Selected excerpt |

-------

Lon Kurashige, author of “Two Faces of Exclusion: The Untold History of Anti-Asian Racism in the United States” (University of North Carolina Press), will speak on Saturday, March 25, at 2 p.m. at the Japanese American National Museum, 100 N. Central Ave. in Little Tokyo.


Lon Kurashige


From the Chinese Exclusion Act of 1882 to the incarceration of Japanese Americans during World War II, the United States has a long history of anti-Asian policies. In his latest book, author and USC associate professor of history Kurashige demonstrates that despite widespread racism, Asian exclusion was not the product of an ongoing national consensus; it was a subject of fierce debate.

“Two Faces of Exclusion” examines the organized and well-funded opposition to discrimination that involved some of the most powerful public figures in American politics, business, religion, and academia. In recovering this opposition, Kurashige explains the rise and fall of exclusionist policies through an unstable and protracted political rivalry that began in the 1850s with the coming of Asian immigrants, extended to the age of exclusion from the 1880s until the 1960s, and since then has shaped the memory of past discrimination.

In this first book-length analysis of both sides of the debate, Kurashige argues that exclusion-era policies were more than just enactments of racism; they were also catalysts for U.S.-Asian cooperation and the basis for the 21st century’s tightly integrated Pacific world.

-------

Raw data |
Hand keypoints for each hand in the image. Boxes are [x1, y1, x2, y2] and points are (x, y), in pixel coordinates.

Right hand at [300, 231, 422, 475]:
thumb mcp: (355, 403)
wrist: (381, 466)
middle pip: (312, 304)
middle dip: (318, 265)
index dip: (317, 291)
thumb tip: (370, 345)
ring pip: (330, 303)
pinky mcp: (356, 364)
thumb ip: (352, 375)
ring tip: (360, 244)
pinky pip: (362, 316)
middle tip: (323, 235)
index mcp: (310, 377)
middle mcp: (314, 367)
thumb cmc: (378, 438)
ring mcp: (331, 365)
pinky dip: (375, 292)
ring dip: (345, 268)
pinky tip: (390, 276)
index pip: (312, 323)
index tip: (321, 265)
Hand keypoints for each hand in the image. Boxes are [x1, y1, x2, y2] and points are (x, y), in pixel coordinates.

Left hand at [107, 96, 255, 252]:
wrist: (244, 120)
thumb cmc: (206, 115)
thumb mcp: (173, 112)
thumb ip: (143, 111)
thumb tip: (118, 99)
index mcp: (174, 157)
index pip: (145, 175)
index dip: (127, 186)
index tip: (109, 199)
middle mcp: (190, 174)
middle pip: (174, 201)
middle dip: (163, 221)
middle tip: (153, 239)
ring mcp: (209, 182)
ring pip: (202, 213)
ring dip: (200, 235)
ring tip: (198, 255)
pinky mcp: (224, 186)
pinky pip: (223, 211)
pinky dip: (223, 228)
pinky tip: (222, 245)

-------

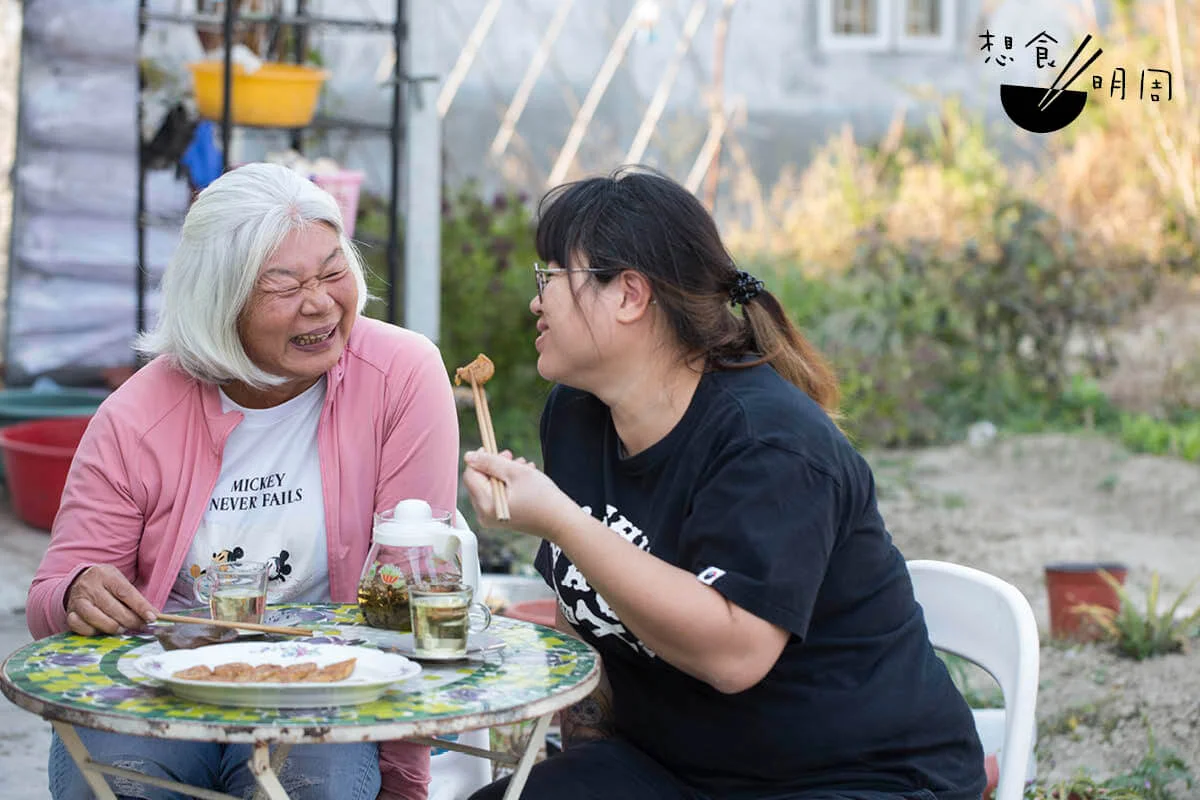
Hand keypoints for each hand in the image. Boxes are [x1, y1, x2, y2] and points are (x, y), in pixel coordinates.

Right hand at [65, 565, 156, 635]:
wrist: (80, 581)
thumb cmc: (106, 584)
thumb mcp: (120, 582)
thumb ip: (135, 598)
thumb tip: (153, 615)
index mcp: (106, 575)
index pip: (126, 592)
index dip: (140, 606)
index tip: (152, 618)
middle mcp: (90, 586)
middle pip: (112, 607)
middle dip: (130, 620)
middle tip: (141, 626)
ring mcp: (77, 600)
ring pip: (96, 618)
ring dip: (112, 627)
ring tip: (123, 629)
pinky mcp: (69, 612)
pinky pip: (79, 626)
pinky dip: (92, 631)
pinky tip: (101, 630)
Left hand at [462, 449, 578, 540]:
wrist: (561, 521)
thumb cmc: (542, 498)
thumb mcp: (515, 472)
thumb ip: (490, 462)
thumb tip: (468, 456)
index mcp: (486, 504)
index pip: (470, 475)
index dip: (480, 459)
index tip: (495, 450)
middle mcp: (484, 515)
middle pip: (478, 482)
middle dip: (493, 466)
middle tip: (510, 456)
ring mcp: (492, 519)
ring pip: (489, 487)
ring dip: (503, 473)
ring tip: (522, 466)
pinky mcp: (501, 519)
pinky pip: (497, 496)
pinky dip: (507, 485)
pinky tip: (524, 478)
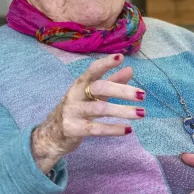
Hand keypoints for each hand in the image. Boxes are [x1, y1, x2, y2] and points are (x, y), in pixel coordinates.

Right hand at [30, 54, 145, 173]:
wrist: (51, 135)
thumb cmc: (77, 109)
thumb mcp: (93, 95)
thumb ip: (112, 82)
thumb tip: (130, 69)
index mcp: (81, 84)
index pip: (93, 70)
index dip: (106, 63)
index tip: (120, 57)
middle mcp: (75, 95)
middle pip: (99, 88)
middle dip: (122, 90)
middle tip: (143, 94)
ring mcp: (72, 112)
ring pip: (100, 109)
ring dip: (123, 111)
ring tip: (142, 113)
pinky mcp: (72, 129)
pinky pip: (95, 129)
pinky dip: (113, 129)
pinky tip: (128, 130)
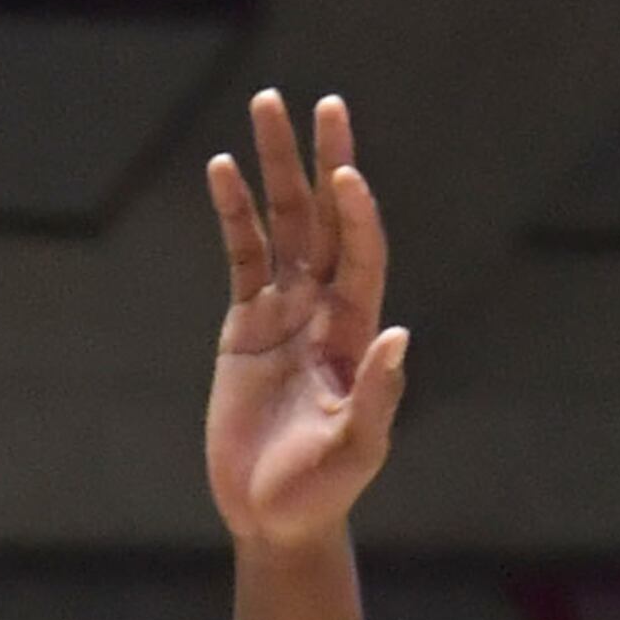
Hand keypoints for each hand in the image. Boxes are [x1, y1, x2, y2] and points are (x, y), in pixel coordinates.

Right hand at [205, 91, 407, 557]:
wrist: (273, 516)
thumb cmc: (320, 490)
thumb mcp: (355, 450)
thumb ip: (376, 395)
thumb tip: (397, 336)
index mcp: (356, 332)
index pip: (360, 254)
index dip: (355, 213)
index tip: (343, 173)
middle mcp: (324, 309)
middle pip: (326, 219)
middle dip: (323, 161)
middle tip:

-------

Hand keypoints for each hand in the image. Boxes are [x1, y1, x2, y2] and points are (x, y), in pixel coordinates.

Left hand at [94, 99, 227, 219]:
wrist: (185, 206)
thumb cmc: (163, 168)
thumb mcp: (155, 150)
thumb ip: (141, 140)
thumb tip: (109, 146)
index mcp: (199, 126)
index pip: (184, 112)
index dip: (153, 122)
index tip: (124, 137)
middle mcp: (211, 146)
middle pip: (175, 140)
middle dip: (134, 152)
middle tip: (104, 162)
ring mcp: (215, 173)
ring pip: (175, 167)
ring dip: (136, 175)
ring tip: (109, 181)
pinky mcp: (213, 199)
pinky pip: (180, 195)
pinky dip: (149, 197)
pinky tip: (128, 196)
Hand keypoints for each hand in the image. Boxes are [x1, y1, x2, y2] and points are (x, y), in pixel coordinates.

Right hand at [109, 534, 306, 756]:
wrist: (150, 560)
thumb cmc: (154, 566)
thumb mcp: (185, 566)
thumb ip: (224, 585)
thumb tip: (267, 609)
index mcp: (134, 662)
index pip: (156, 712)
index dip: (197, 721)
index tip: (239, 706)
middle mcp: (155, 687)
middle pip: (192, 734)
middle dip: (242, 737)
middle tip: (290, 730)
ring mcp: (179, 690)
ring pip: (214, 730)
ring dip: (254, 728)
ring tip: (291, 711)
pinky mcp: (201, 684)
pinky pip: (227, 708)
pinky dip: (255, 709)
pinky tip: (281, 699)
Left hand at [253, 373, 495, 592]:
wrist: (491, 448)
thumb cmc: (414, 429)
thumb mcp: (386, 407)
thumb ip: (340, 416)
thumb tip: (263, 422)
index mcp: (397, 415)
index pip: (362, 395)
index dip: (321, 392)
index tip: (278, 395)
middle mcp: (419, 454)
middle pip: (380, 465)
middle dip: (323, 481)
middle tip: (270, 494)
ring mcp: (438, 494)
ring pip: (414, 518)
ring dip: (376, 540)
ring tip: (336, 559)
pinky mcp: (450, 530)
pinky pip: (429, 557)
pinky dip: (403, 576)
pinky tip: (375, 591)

-------

Summarize the book-talk announcement in two sentences. The entries have no connection to the text about the book talk.

Lon Kurashige, a USC associate professor of history and the author of "Two Faces of Exclusion: The Untold History of Anti-Asian Racism in the United States," will speak on Saturday, March 25, at 2 p.m. at the Japanese American National Museum in Little Tokyo. His book shows that Asian exclusion was a subject of fierce debate rather than the product of an ongoing national consensus, and it argues that exclusion-era policies were also catalysts for U.S.-Asian cooperation and the basis for the 21st century's tightly integrated Pacific world.